> [Action item]:
Transcribe every entry that follows exactly, omitting all pictures.

> [Data section]:
= Beginning of Section =

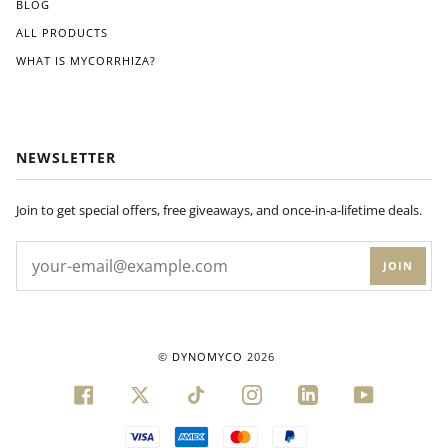
BLOG
ALL PRODUCTS
WHAT IS MYCORRHIZA?
NEWSLETTER
Join to get special offers, free giveaways, and once-in-a-lifetime deals.
JOIN
©
DYNOMYCO
2026
FACEBOOK
TWITTER
TIKTOK
INSTAGRAM
LINKEDIN
YOUTUBE
VISA
AMERICAN
MASTER
PAYPAL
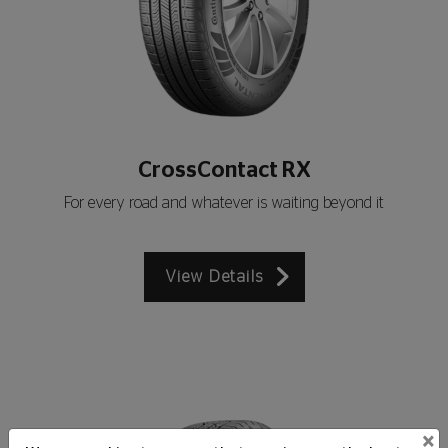
CrossContact RX
For every road and whatever is waiting beyond it
View Details
×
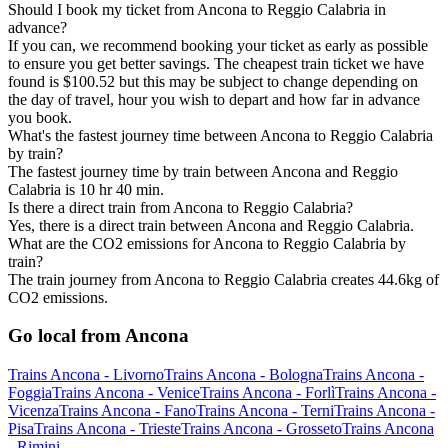
Should I book my ticket from Ancona to Reggio Calabria in
advance?
If you can, we recommend booking your ticket as early as possible
to ensure you get better savings. The cheapest train ticket we have
found is $100.52 but this may be subject to change depending on
the day of travel, hour you wish to depart and how far in advance
you book.
What's the fastest journey time between Ancona to Reggio Calabria
by train?
The fastest journey time by train between Ancona and Reggio
Calabria is 10 hr 40 min.
Is there a direct train from Ancona to Reggio Calabria?
Yes, there is a direct train between Ancona and Reggio Calabria.
What are the CO2 emissions for Ancona to Reggio Calabria by
train?
The train journey from Ancona to Reggio Calabria creates 44.6kg of
CO2 emissions.
Go local from Ancona
Trains Ancona - Livorno
Trains Ancona - Bologna
Trains Ancona -
Foggia
Trains Ancona - Venice
Trains Ancona - Forlì
Trains Ancona -
Vicenza
Trains Ancona - Fano
Trains Ancona - Terni
Trains Ancona -
Pisa
Trains Ancona - Trieste
Trains Ancona - Grosseto
Trains Ancona
- Rimini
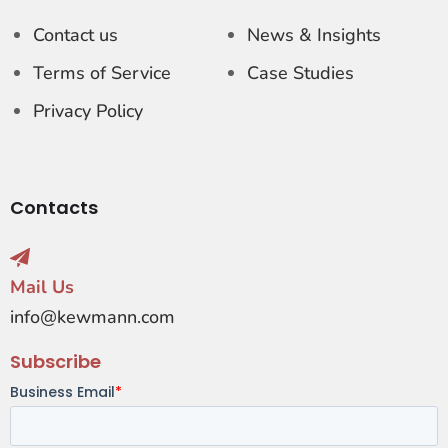
Contact us
News & Insights
Terms of Service
Case Studies
Privacy Policy
Contacts
Mail Us
info@kewmann.com
Subscribe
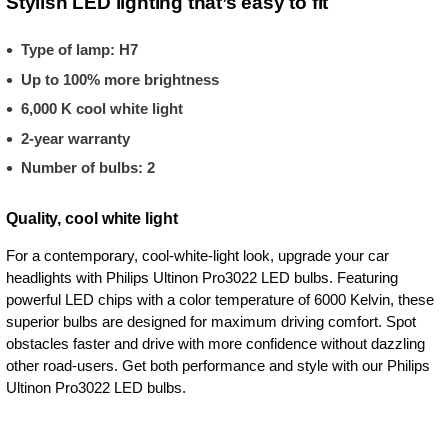
Stylish LED lighting that’s easy to fit
Type of lamp: H7
Up to 100% more brightness
6,000 K cool white light
2-year warranty
Number of bulbs: 2
Quality, cool white light
For a contemporary, cool-white-light look, upgrade your car
headlights with Philips Ultinon Pro3022 LED bulbs. Featuring
powerful LED chips with a color temperature of 6000 Kelvin, these
superior bulbs are designed for maximum driving comfort. Spot
obstacles faster and drive with more confidence without dazzling
other road-users. Get both performance and style with our Philips
Ultinon Pro3022 LED bulbs.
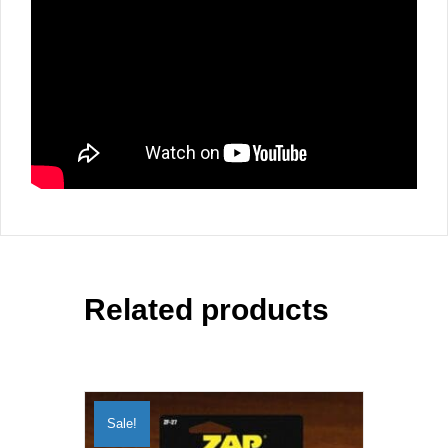
Related products
Sale!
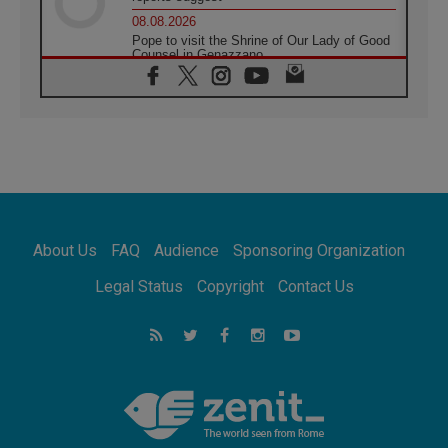
08.08.2026
Pope to visit the Shrine of Our Lady of Good
Counsel in Genazzano
08.08.2026
Pope: Saint Agatha demonstrates the victory
of love over death
08.08.2026
Honduras: The hidden human cost of a
forgotten displacement crisis
08.08.2026
Archbishop Nwachukwu: Communication in
the service of the Gospel
About Us
FAQ
Audience
Sponsoring Organization
08.08.2026
The Lord's Day Reflection: Take Courage. Do
Legal Status
Copyright
Contact Us
Not Be Afraid!
07.08.2026
Following in Jesus' Footsteps: Capernaum,
the Town of Jesus
07.08.2026
Catholic universities offer art as a way of
addressing today's problems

= End of Section =

> [Solved problem]:
BLOG
ALL PRODUCTS
WHAT IS MYCORRHIZA?
NEWSLETTER
Join to get special offers, free giveaways, and once-in-a-lifetime deals.
JOIN
©
DYNOMYCO
2026
FACEBOOK
TWITTER
TIKTOK
INSTAGRAM
LINKEDIN
YOUTUBE
VISA
AMERICAN
MASTER
PAYPAL
CrossContact RX
For every road and whatever is waiting beyond it
View Details
×
Should I book my ticket from Ancona to Reggio Calabria in
advance?
If you can, we recommend booking your ticket as early as possible
to ensure you get better savings. The cheapest train ticket we have
found is $100.52 but this may be subject to change depending on
the day of travel, hour you wish to depart and how far in advance
you book.
What's the fastest journey time between Ancona to Reggio Calabria
by train?
The fastest journey time by train between Ancona and Reggio
Calabria is 10 hr 40 min.
Is there a direct train from Ancona to Reggio Calabria?
Yes, there is a direct train between Ancona and Reggio Calabria.
What are the CO2 emissions for Ancona to Reggio Calabria by
train?
The train journey from Ancona to Reggio Calabria creates 44.6kg of
CO2 emissions.
Go local from Ancona
Trains Ancona - Livorno
Trains Ancona - Bologna
Trains Ancona -
Foggia
Trains Ancona - Venice
Trains Ancona - Forlì
Trains Ancona -
Vicenza
Trains Ancona - Fano
Trains Ancona - Terni
Trains Ancona -
Pisa
Trains Ancona - Trieste
Trains Ancona - Grosseto
Trains Ancona
- Rimini
Contact us
News & Insights
Terms of Service
Case Studies
Privacy Policy
Contacts
Mail Us
info@kewmann.com
Subscribe
Stylish LED lighting that’s easy to fit
Type of lamp: H7
Up to 100% more brightness
6,000 K cool white light
2-year warranty
Number of bulbs: 2
Quality, cool white light
For a contemporary, cool-white-light look, upgrade your car
headlights with Philips Ultinon Pro3022 LED bulbs. Featuring
powerful LED chips with a color temperature of 6000 Kelvin, these
superior bulbs are designed for maximum driving comfort. Spot
obstacles faster and drive with more confidence without dazzling
other road-users. Get both performance and style with our Philips
Ultinon Pro3022 LED bulbs.
Related products
Sale!
08.08.2026
Pope to visit the Shrine of Our Lady of Good
Counsel in Genazzano
08.08.2026
Pope: Saint Agatha demonstrates the victory
of love over death
08.08.2026
Honduras: The hidden human cost of a
forgotten displacement crisis
08.08.2026
Archbishop Nwachukwu: Communication in
the service of the Gospel
About Us
FAQ
Audience
Sponsoring Organization
08.08.2026
The Lord's Day Reflection: Take Courage. Do
Legal Status
Copyright
Contact Us
Not Be Afraid!
07.08.2026
Following in Jesus' Footsteps: Capernaum,
the Town of Jesus
07.08.2026
Catholic universities offer art as a way of
addressing today's problems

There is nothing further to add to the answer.